**Exercise requirements:** Resume the article below about newly invented musical instruments, writing on from its final paragraph.

# Start of Excerpt provided

High notes go high tech
Don't expect to hear your local symphony play a suite for daxophone anytime soon.
Oh, the daxophone is a real musical instrument all right, one of hundreds invented in the last century. German Hans Reichel created it out of a long, thin piece of wood mounted in a clamp. The player bows it and uses another piece of wood to control the pitch.
"It sounds like a fantastic elf or gnome," says David Vayo, a professor of music at Illinois Wesleyan University in Bloomington.
Most people are aware that in recent decades computers and electronic synthesizers have revolutionized popular music. But acoustical innovations are also continuing - without much fanfare.
A quarter-note flute that can play twice as many notes as a conventional model has gained some popularity. And earlier this year, inventor Geoff Smith announced he had created a device to give the piano "fluid tuning," meaning it would no longer be confined to the 88 tones created by its keys. That way, the piano could be tuned to play music from other parts of the world not based on the 12-tone Western system.
This year also marks 20 years since electronic music really took off and created a gap with conventional symphonic music that has yet to be closed.
"A whole industry of electronic instruments that started out being pretty wacky have become commercial," says Tod Machover, head of the Hyperinstruments/ Opera of the Future group at MIT's Media Lab in Cambridge, Mass. "You can't buy a CD these days that hasn't somehow been produced using a computer."
But while the popular music revolution is complete, the modern symphony orchestra looks essentially as it did 150 years ago. The reason, observers say, is simple economics. Traditional pieces, which make up the bulk of most orchestras' performance schedules, call for traditional instrumentation. Composers generally are given commissions to write for orchestras, and in turn, their works tend to fit the existing instrumentation. Meanwhile, orchestras struggling to fill seats are reluctant to challenge their remaining audience too often with the unfamiliar, including new instrumentation.
"Composers must write truly unforgettable music for any new instrument before it will be accepted and made popular," points out Jeff Snyder, a music professor at Lebanon Valley College in Annville, Pa. "The bottom line is commercial: Would people pay to watch someone play a new instrument? [Comic musician] Spike Jones became popular playing oddball instruments, but who else has?"

# End of Excerpt provided
# Start of Listed records

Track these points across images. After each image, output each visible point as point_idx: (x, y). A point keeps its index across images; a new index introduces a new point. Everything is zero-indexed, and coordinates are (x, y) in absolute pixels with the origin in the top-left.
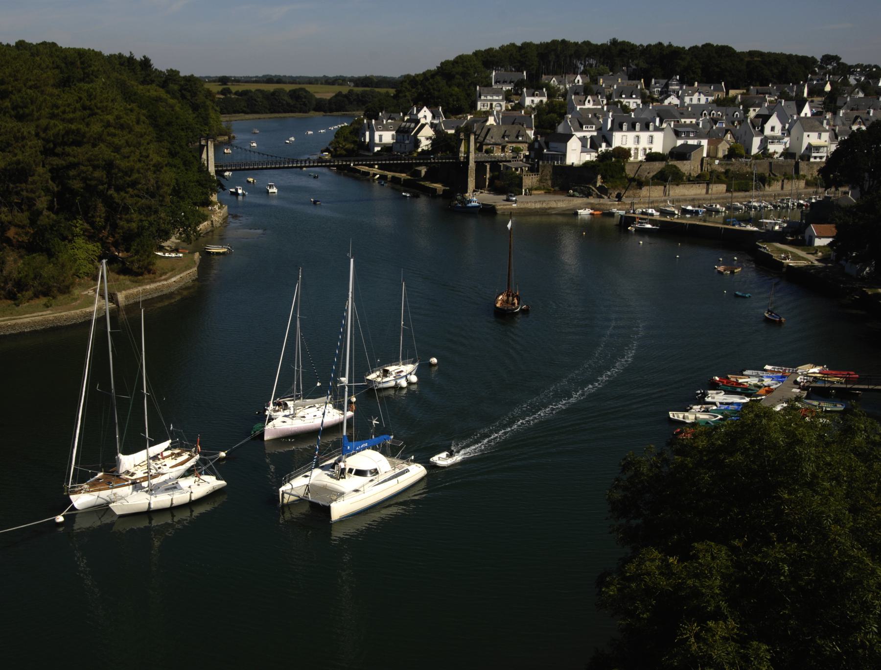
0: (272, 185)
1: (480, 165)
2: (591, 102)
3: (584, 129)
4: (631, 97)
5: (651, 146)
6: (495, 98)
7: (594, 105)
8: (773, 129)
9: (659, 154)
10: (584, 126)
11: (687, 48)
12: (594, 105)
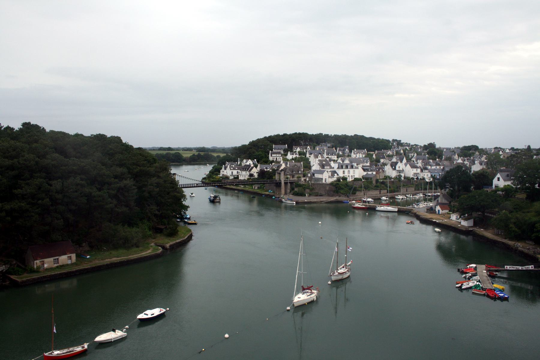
1: (286, 183)
2: (321, 157)
3: (325, 168)
4: (333, 155)
5: (354, 175)
6: (278, 155)
7: (322, 158)
8: (399, 167)
9: (357, 178)
10: (325, 167)
11: (333, 135)
12: (322, 158)
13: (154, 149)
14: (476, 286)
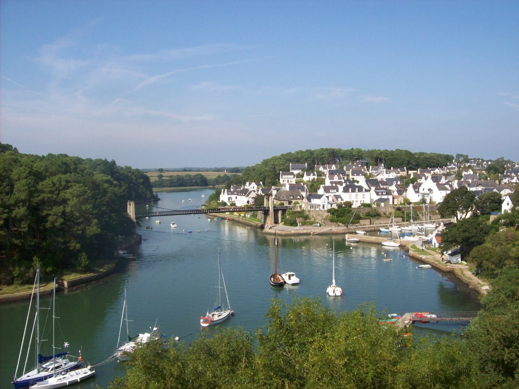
0: (294, 274)
2: (337, 178)
3: (331, 192)
10: (331, 190)
13: (179, 170)
14: (170, 338)
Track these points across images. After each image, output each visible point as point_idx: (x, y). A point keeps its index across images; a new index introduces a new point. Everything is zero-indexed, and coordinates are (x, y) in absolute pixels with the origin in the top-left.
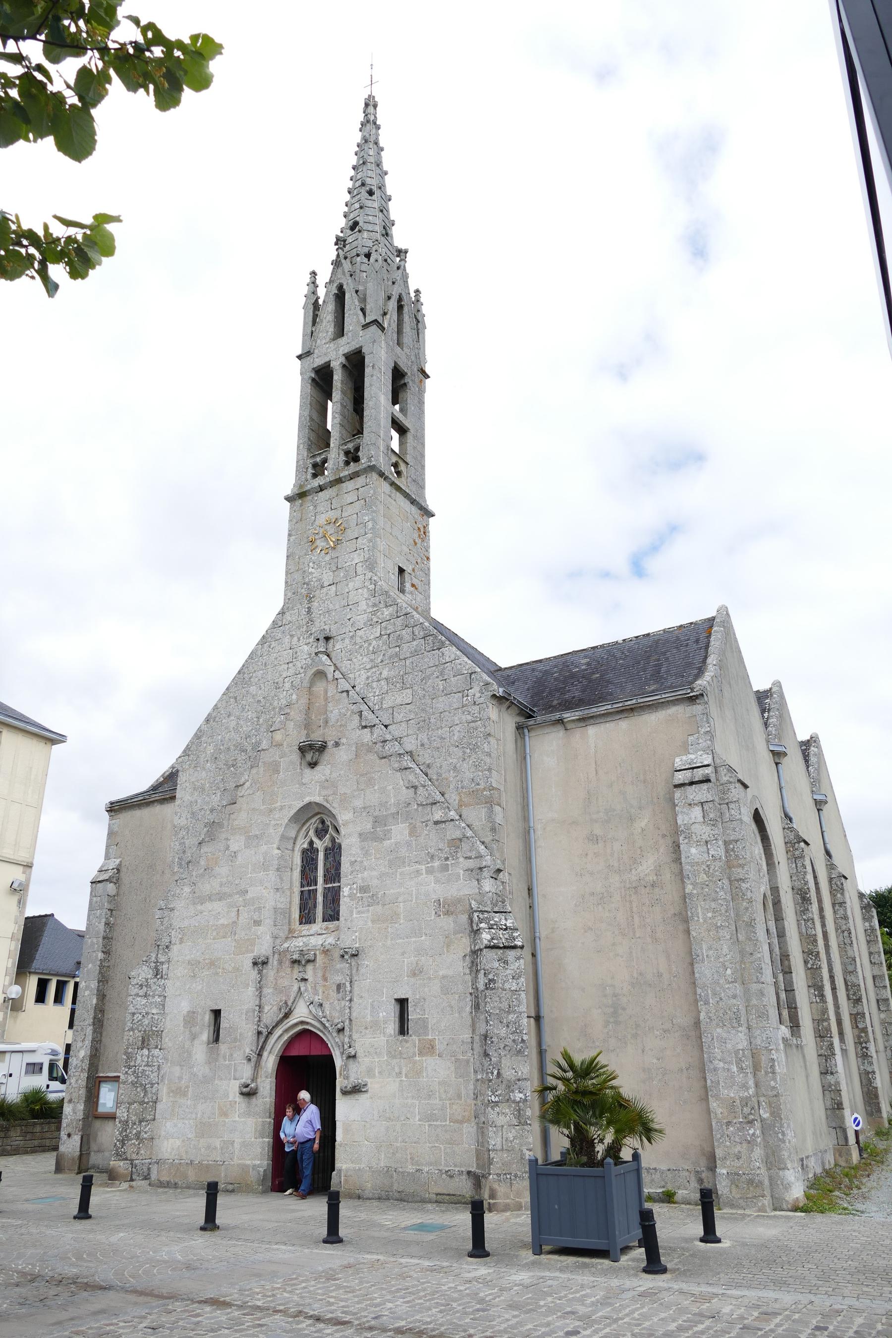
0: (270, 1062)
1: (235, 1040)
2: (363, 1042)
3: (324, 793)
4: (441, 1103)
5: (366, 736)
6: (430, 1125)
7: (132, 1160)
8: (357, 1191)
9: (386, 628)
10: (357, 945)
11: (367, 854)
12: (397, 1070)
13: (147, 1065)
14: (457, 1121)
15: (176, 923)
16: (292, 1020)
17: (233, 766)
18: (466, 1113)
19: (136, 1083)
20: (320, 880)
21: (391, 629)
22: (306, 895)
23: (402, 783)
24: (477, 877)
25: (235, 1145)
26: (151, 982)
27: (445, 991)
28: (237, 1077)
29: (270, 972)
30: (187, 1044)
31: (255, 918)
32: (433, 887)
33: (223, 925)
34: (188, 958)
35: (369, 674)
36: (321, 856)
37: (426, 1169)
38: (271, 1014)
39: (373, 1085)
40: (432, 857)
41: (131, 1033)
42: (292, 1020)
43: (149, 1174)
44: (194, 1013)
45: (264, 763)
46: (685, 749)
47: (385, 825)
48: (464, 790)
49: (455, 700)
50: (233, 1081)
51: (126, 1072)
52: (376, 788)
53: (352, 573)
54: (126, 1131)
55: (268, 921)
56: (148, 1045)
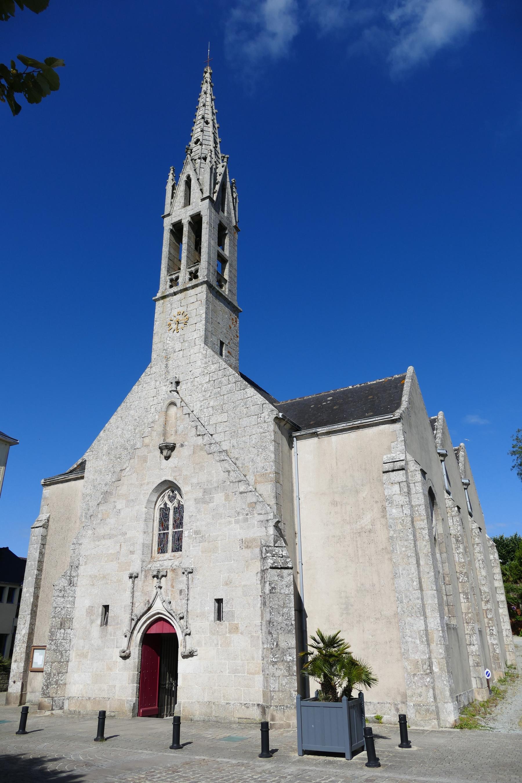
0: (138, 637)
1: (118, 624)
2: (194, 625)
6: (235, 676)
7: (53, 698)
9: (212, 377)
10: (192, 566)
11: (199, 511)
12: (215, 642)
13: (63, 639)
17: (119, 458)
18: (257, 669)
19: (56, 650)
20: (171, 527)
21: (215, 377)
22: (162, 536)
23: (221, 468)
24: (265, 525)
26: (67, 588)
35: (202, 404)
37: (232, 702)
38: (139, 609)
41: (54, 619)
43: (63, 706)
44: (93, 607)
46: (389, 450)
48: (258, 473)
49: (253, 420)
52: (205, 472)
53: (193, 344)
54: (49, 679)
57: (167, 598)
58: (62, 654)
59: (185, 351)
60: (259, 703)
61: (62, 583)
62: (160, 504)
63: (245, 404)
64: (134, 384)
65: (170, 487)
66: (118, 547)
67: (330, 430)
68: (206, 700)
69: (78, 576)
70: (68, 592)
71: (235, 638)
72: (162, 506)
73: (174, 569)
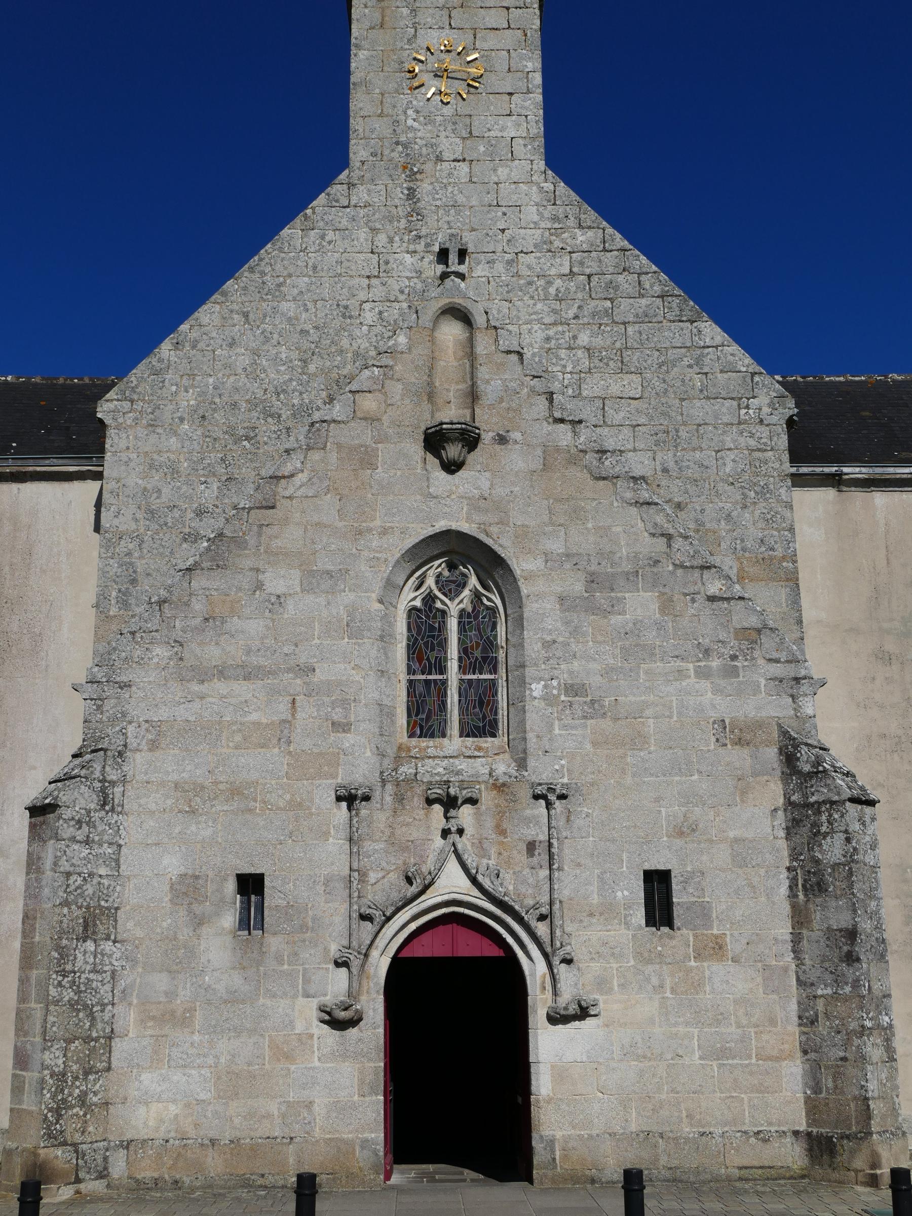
0: (380, 964)
1: (303, 928)
2: (580, 937)
3: (477, 518)
4: (739, 1031)
5: (563, 435)
6: (720, 1066)
7: (75, 1145)
8: (587, 1172)
9: (582, 263)
10: (565, 780)
11: (576, 632)
12: (655, 981)
13: (94, 971)
14: (769, 1058)
15: (137, 710)
16: (430, 899)
17: (248, 438)
18: (786, 1046)
19: (77, 1002)
20: (453, 666)
21: (592, 267)
22: (420, 689)
23: (641, 525)
24: (790, 691)
25: (316, 1108)
26: (96, 816)
27: (740, 861)
28: (312, 992)
29: (376, 815)
30: (185, 933)
31: (335, 718)
32: (711, 700)
33: (257, 724)
34: (175, 777)
35: (551, 333)
36: (453, 625)
37: (718, 1131)
38: (383, 885)
39: (607, 1005)
40: (707, 652)
41: (65, 910)
42: (430, 899)
43: (106, 1168)
44: (197, 877)
45: (339, 446)
47: (612, 590)
48: (747, 555)
49: (724, 410)
50: (301, 1001)
51: (60, 984)
52: (590, 525)
53: (505, 153)
54: (62, 1091)
55: (363, 726)
56: (94, 933)
57: (485, 861)
58: (91, 1016)
59: (476, 167)
60: (797, 1128)
61: (83, 801)
62: (410, 598)
63: (699, 361)
64: (286, 219)
65: (462, 553)
66: (282, 708)
67: (877, 477)
68: (633, 1127)
69: (124, 781)
70: (100, 829)
71: (715, 970)
72: (418, 603)
73: (504, 785)
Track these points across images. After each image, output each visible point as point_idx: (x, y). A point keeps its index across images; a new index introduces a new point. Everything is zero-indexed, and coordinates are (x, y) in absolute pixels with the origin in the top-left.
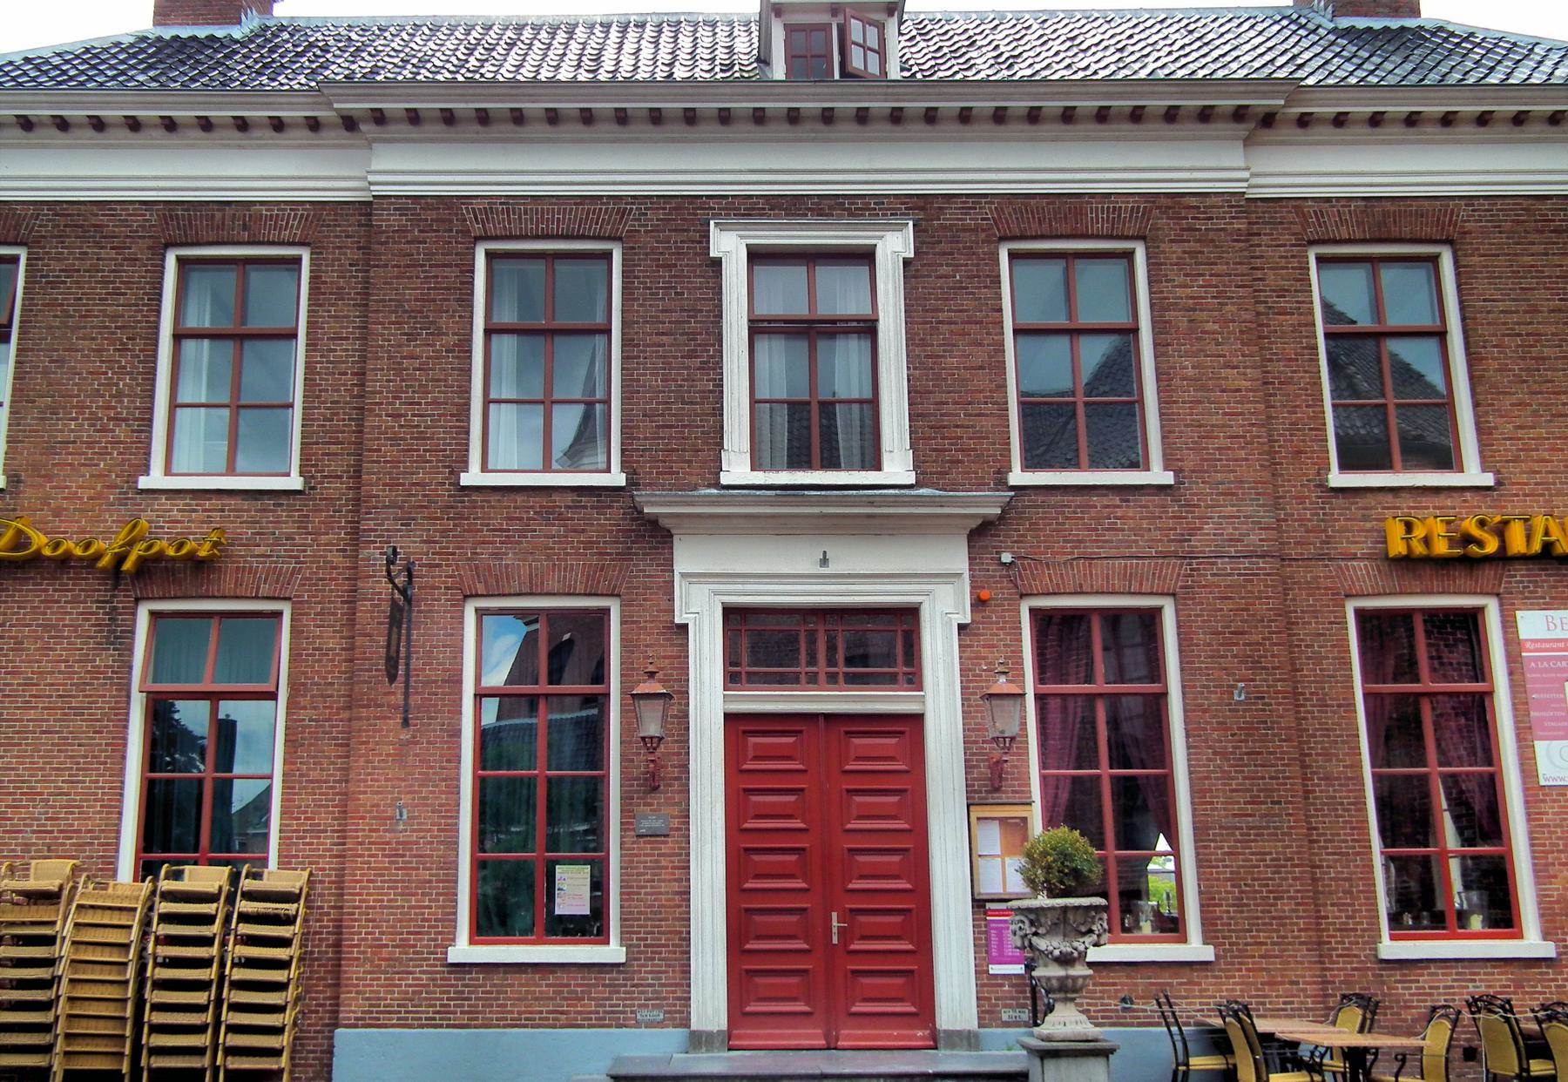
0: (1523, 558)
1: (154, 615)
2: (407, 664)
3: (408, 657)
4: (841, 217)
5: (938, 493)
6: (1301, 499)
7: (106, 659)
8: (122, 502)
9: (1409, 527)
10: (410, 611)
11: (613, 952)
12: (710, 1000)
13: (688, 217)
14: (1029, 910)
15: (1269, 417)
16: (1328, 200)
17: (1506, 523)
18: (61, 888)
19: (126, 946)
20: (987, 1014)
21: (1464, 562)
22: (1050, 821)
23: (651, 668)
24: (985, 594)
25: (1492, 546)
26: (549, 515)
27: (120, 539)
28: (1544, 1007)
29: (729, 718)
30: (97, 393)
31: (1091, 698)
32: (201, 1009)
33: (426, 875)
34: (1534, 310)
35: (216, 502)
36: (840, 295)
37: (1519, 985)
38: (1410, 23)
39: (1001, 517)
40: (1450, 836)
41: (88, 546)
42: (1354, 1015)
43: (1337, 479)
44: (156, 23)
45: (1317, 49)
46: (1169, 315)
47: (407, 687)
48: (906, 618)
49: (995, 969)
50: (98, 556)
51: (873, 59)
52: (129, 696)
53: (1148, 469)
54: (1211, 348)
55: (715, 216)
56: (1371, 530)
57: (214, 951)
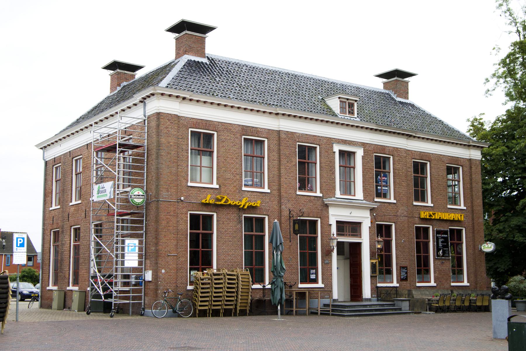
8: (239, 192)
26: (310, 201)
50: (240, 205)
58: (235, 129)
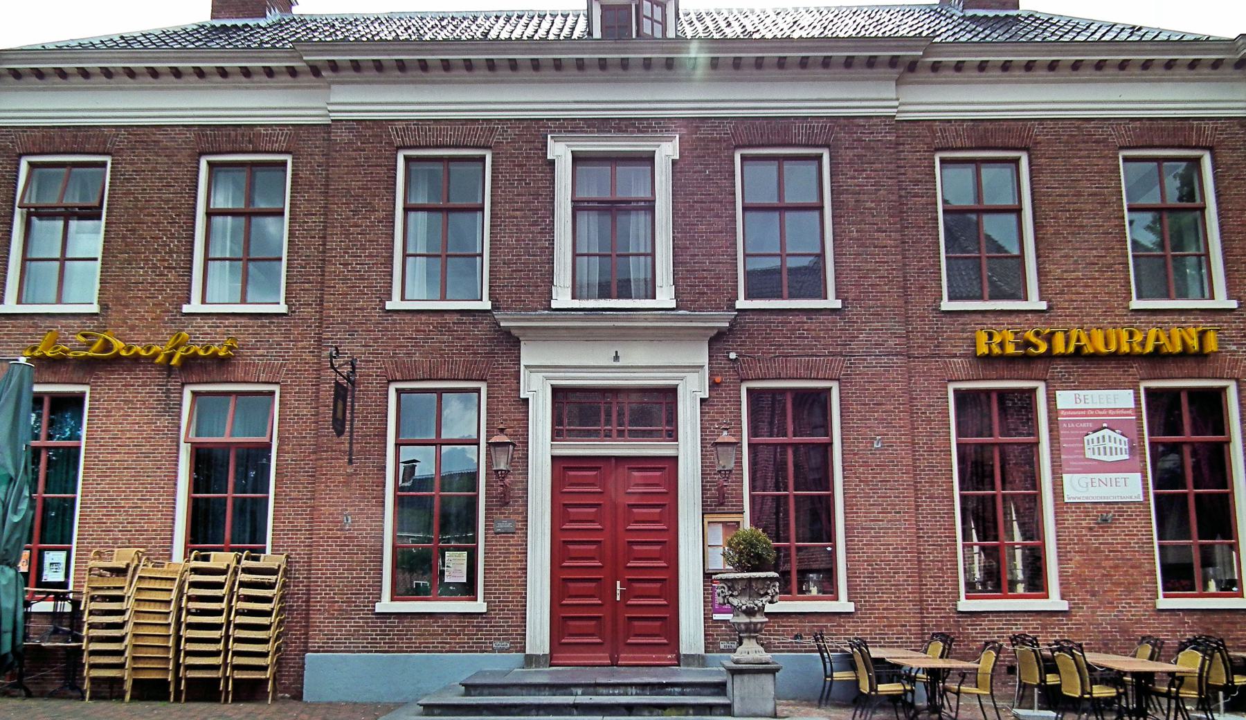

# End of Listed records

**Output for this exercise:**
Conventional orchestral instruments have continued to be refined, of course. Early brass players used "natural horns" that required extraordinary skill to master until key-operated valves made hitting the right notes easier. And though violinists or cellists sometimes play instruments that are hundreds of years old, their strings, pegs, and other parts wear out and are replaced, usually with modern materials.
With such improvements as metal strings and stronger bows, today's orchestras have a more powerful sound than their predecessors. "It's like putting a new engine in an old car," says Mark Katz, a musicologist at the Peabody Conservatory at Johns Hopkins University in Baltimore.
The 17th-century Baroque orchestra was chiefly made up of stringed instruments. Basically, the 18th century added woodwinds and the 19th century brass. In the 20th century, the array of instruments played by percussionists greatly broadened. At each step, the orchestral sound became bigger and more powerful.
Then in 1983, three crucial innovations hit the music world, sparking a digital revolution. PC and Macintosh computers became widely available; Yamaha brought out a keyboard-based music synthesizer called the DX7 that could make an unprecedented number of new sounds; and computer and music companies established MIDI, a computer language that allowed digital instruments and computers to talk to each other.
Today, Professor Machover's group is trying to discover ways to better integrate conventional acoustical instruments with electronic enhancements. It has developed what it calls a Hypercello for Yo-Yo Ma and a Hyperviolin for Joshua Bell that use digital enhancements to expand what the musician can do with his instrument.
At the other extreme, the group has created digital musical toys for children, a kind of "training wheels" for budding musicians ready to express musical ideas but who haven't yet developed the skills to play an instrument.
Musical Shapers, the size of a grapefruit, are covered with a patented thread containing sensors that react to the way the child handles them. The child manipulates a preprogrammed "little seed" of music and helps it "grow" by the way he or she shapes it. A percussion toy, Beat Bugs, can be networked so several children can play them together, allowing rhythms and melodies to jump between the bugs.
The aim of the toys is to help children fall in love with the creative part of musicmaking before they have to "learn all the details" of playing a conventional instrument, Machover says.
Those inventing new musical instruments today are trying either to find new timbres (distinctive new sounds) or intonations (new intervals beyond the traditional 12-tone scale), says Mark Applebaum, a composer and professor of music at Stanford University.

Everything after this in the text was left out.